Many people in our Diocese pray for and support Dr Nick and Ms Tessa Laing in their mission work in Uganda. I am very pleased to share the news that Tessa will become Dr Tessa Laing, having passed her University of Cambridge Ph.D. examination with no corrections. Tessa’s research was into land conflict in Apaa during a period in which the situation has changed with complex intertribal conflict worsening. Tessa’s involvement in working for peace in this difficult situation will continue.
Every Lent is a special opportunity for “alms giving” to those in need. This year the Anglican Missions Board Lenten Appeal is focused on two projects, one in Uganda and one in the Holy Land. Further details can be found at Taonga.

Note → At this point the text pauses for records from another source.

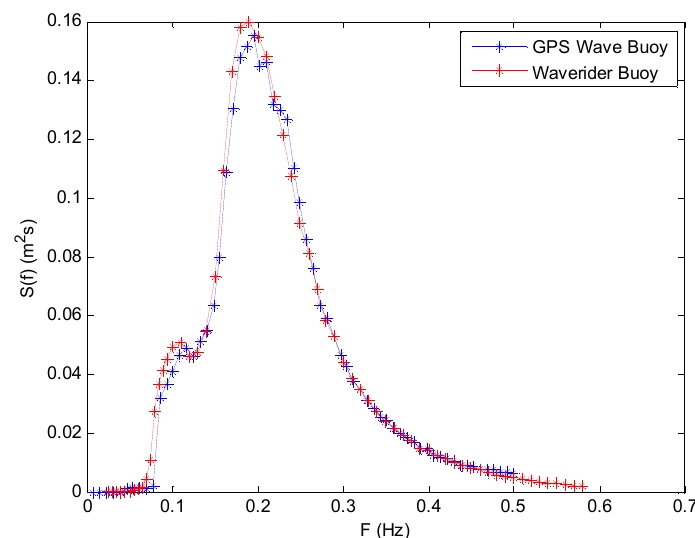
Figure 13. Comparison of average wave frequency spectrum between the SBF7-1A GPS wave buoy and the DWR-MKIII Waverider buoy after correction from 19 June to 3 July 2013. All the directional wave spectrums of the two buoys are first summed and then averaged to obtain an average directional wave spectrum, respectively. Their comparison is shown in Figure 14. Their energy density distribution maps are also very consistent in frequency distribution and direction distribution. The wave energy distributions of the two buoys are all concentrated in the same wave direction range from 90 to 210 degrees.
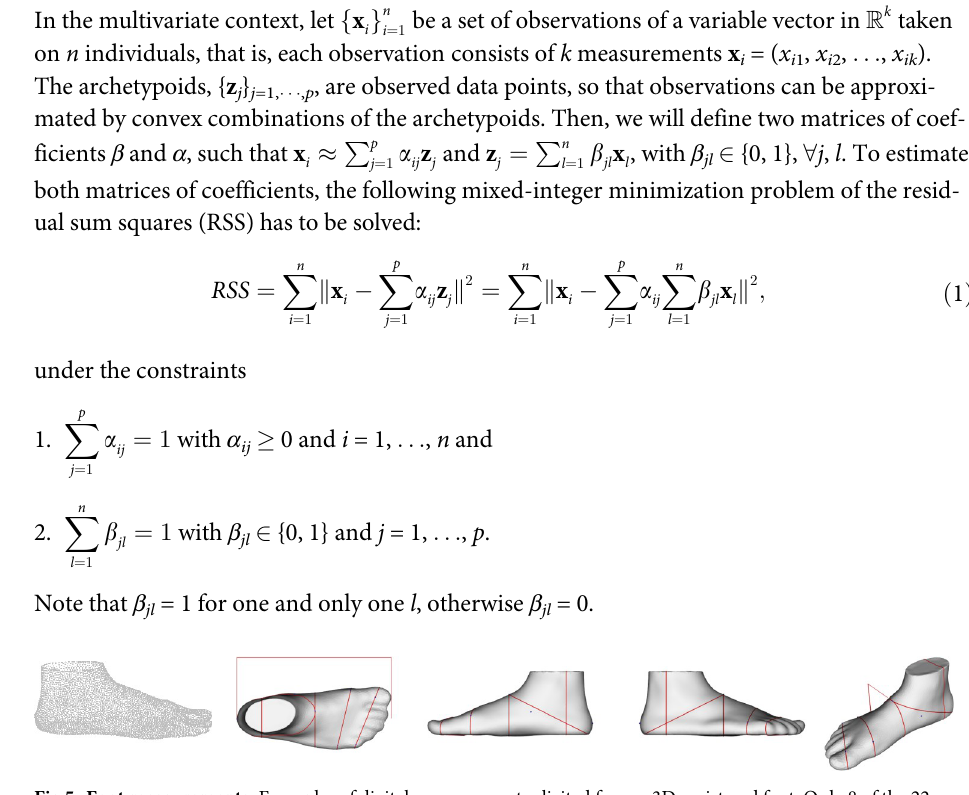
Fig 5. Foot measurements. Examples of digital measurements elicited from a 3D registered foot. Only 8 of the 22 measurements will be used in Section 3, where they will be described in detail. These 8 measurements correspond to the variables that could most influence shoe fitting according to shoe design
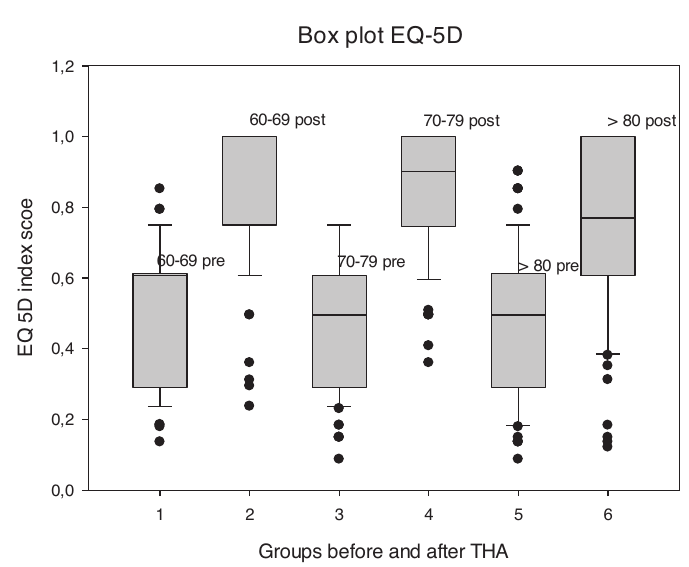
Figure 2. Box plot EQ-5D.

The situation in Gaza remains extremely challenging with many world leaders, including our own Prime Minister, calling on Israel not to invade Rafah. This week I want to highlight two local responses to the conflict in Gaza. This coming Tuesday evening 27 February, 7.30pm to 9pm, at Te Manawa Atawhai Catherine McAuley Centre, Villa Maria College, Peer Street, Upper Riccarton. Sr Kathleen Rushton RSM is facilitating a workshop, Exploring the Name and Boundaries of Palestine/Israel in the Christian Biblical Imagination. “Without disregarding the complexity and intricacy of the Israeli/Palestinian Israeli situation, we shall explore what we carry in our biblical imagination about the boundaries of the Land of Jesus and his Jewish ancestors. What are the implications if Christians are to engage with efforts to promote a just solution?”
Then, beginning at 8am, Saturday 9 March, there will be a Gaza Ceasefire Pilgrimage which offers Christians the opportunity to identify with and support brothers and sisters in Christ in Gaza by walking/cycling/rolling the 36km from Rangiora to Christchurch (mirroring the journey taken by families in Gaza escaping from Gaza City to Rafah). Along the way there will be opportunities to stop and to pray. For further details, to register or see how you can get involved, head to commongrace.nz/gazapilgrimages . It is my intention to be present for the first part of the pilgrimage (and possibly for the last part of the pilgrimage).
The Gospel for this Sunday 25 February 2024 is Mark 8:31-38 for Lent 2. When Jesus says, “If any want to become my followers” (34), he is laying it on the line. He might have said, “Do you really understand what it means to be my followers? Let me lay it on the line for you, unvarnished, raw and robust!”